TEXT PASSAGE:
--*--

The Indiana Senate is the upper house of the Indiana General Assembly, the state legislature of the U.S. state of Indiana. The Senate is composed of 50 members representing an equal number of constituent districts. Senators serve four-year terms without term limits. According to the 2010 U.S. census, the average state senator represents 129,676 people.

The Senate convenes at the Indiana Statehouse in Indianapolis, Indiana.

History
The Indiana Senate was established in 1816 along with the Indiana House of Representatives in 1816, when Indiana became a state. In 1897, the Indiana House passed a bill rounding the value of pi to 3.2. However, the intervention of State Senator Orrin Hubbel postponed the voting of the bill indefinitely, effectively rejecting it.

Operating rules

The Indiana State Senate is operated according to a set of internal regulations developed and maintained largely by tradition. These rules are similar to the rules that govern the upper house most of the state senates in the United States. The Senate convenes its annual session the first Tuesday following the first Monday of January every year. In odd numbered years the senate must meet for 61 days (not necessarily consecutive days), and must adjourn no later than April 30. This is typically called a long session. In even numbered years, when elections are held, the Senate must meet for 30 days (not necessarily consecutive days) and adjourn no later than March 15. This is typically called the short session. The only time the senate may convene outside of these dates is if the governor calls a special assembly.

--*--

STORED DATA:
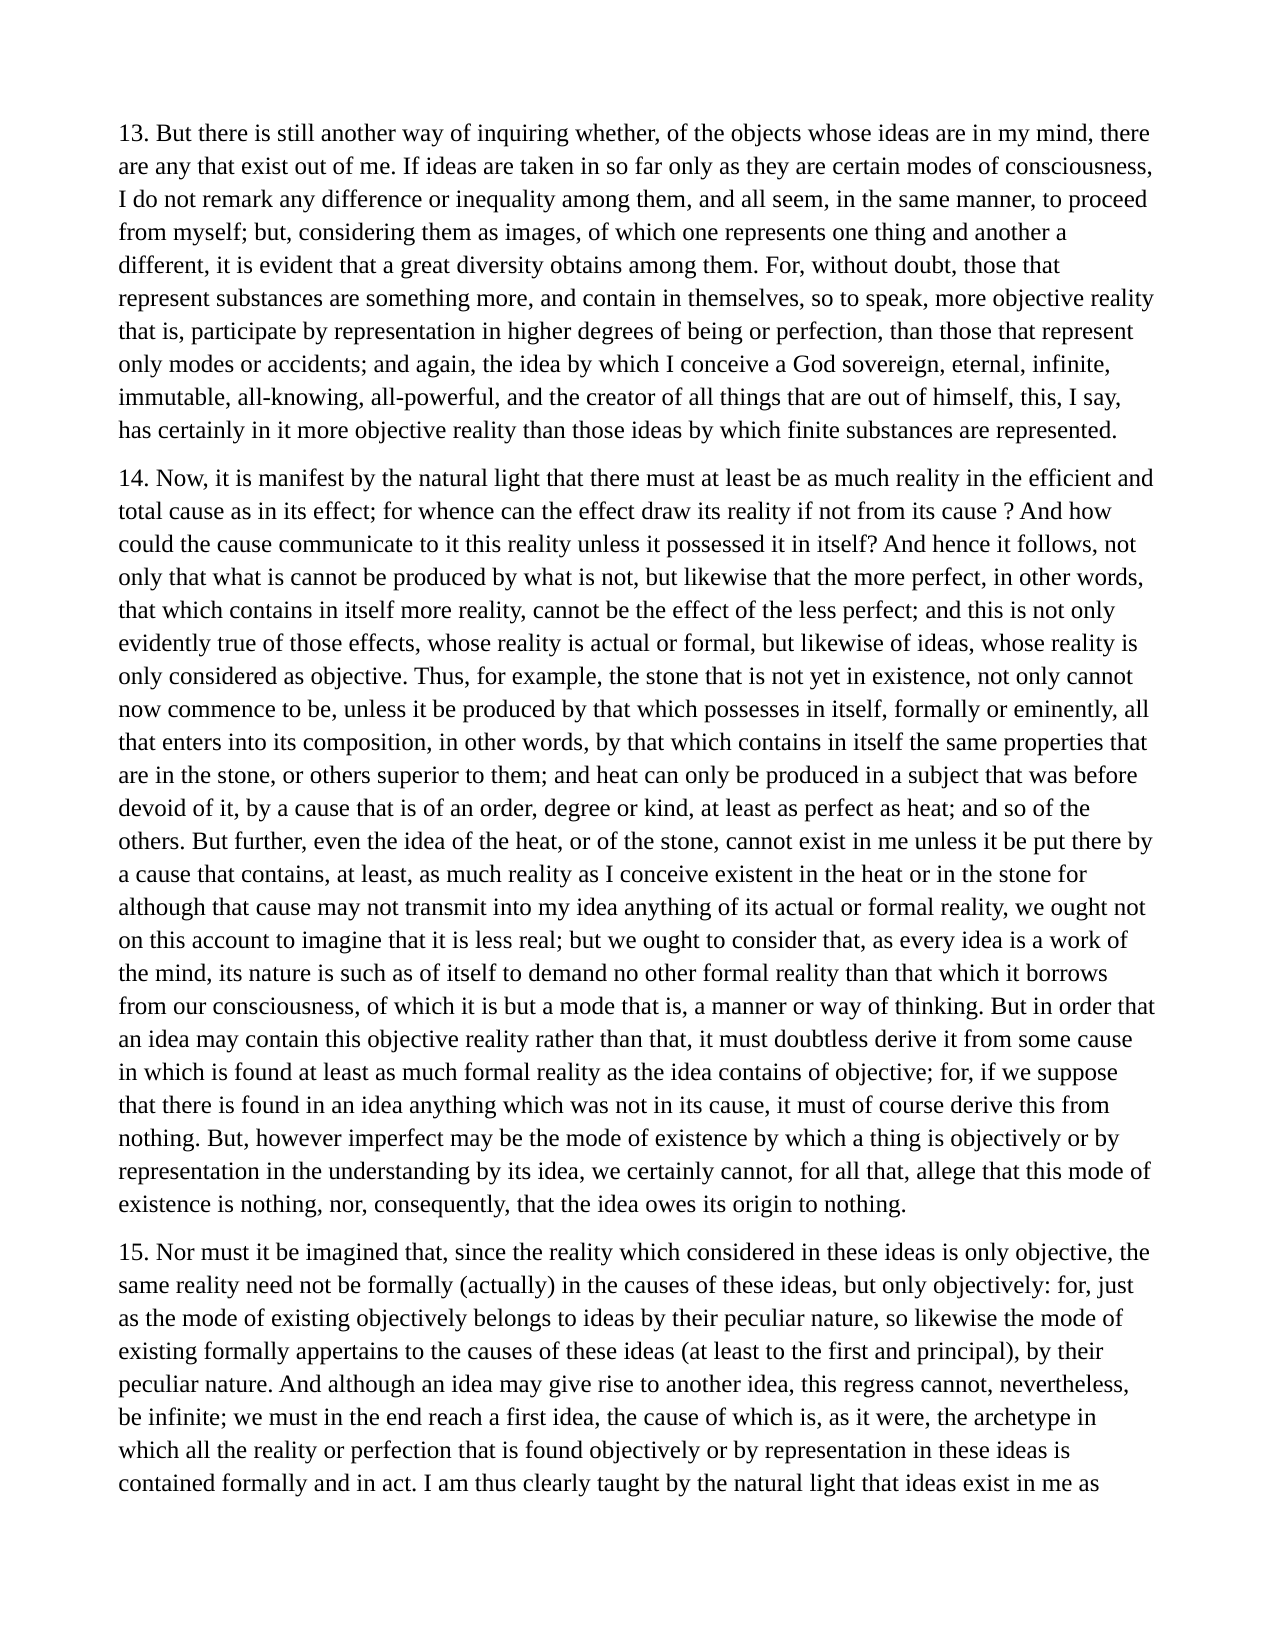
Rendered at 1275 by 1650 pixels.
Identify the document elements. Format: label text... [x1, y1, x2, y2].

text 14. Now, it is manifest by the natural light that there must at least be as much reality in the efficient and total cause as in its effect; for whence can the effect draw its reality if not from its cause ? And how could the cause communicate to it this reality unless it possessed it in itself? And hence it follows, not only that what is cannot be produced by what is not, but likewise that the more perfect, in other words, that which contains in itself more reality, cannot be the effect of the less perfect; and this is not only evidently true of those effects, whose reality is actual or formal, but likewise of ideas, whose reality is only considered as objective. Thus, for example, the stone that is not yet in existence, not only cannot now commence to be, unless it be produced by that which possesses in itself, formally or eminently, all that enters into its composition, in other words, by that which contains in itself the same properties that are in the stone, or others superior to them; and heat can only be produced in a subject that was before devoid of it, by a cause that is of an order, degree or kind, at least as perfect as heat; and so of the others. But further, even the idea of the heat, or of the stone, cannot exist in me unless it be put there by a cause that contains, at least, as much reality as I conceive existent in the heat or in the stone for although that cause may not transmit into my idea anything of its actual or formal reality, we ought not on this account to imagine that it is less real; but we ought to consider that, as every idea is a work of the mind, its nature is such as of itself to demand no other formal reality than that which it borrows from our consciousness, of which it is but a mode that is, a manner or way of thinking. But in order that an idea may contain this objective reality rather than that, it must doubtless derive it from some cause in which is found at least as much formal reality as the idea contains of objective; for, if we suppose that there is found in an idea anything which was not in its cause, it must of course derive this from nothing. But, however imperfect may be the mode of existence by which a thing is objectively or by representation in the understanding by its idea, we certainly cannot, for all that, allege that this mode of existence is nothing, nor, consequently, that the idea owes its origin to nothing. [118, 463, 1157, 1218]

--*--

WORK INSTRUCTIONS:
[1] List each year named in the text about the Indiana Senate.
[2] Write the next part of the text about the Indiana Senate, beginning after its final sentence.

EXERCISE RESULTS:
[1] 2010, 1816, 1897

[2]
The senate must convene by 1:30 pm each day a session is scheduled. Two thirds of the senators must be present for the session to begin. Senators must be present at each session unless they are explicitly excused by the president-pro-tempore. Members who are not present can be forced to attend the session or be censured and expelled from the body.

The lieutenant governor of Indiana serves as the president of the Senate and is responsible for ensuring that the senate rules are followed by its members. The president of the Senate takes no part in the debates of the senate and may only vote to break ties. The senate also elects a president-pro-tempore, a majority leader, and a minority leader. The president-pro-tempore is typically a senior member of majority party. The president-pro-tempore presides over the senate whenever the president of the Senate is not present. The president-pro-tempore is largely responsible for setting the agenda of the senate.

When debate occurs in the senate, each senator is granted permission to speak on each issue once. A senator may not speak on an issue more than once without a permission from the rest of the senate, which is attained with a senate vote. A senator can speak for no longer than a half-hour at any one time and may be silenced by a majority vote at any time during his or her speech.

Terms
Article 4 of the Constitution of Indiana places several limitation on the size and composition of the senate.

The senate can contain no more than 50 members.
The term of a senator lasts four years with 25 senators being elected every two years.
There is no limit to how many terms a senator may be elected.

Qualifications
Article 4 of the Constitution of Indiana states the qualifications to become a senator.

The candidate must be a United States citizen for a minimum of two years prior to his or her candidacy.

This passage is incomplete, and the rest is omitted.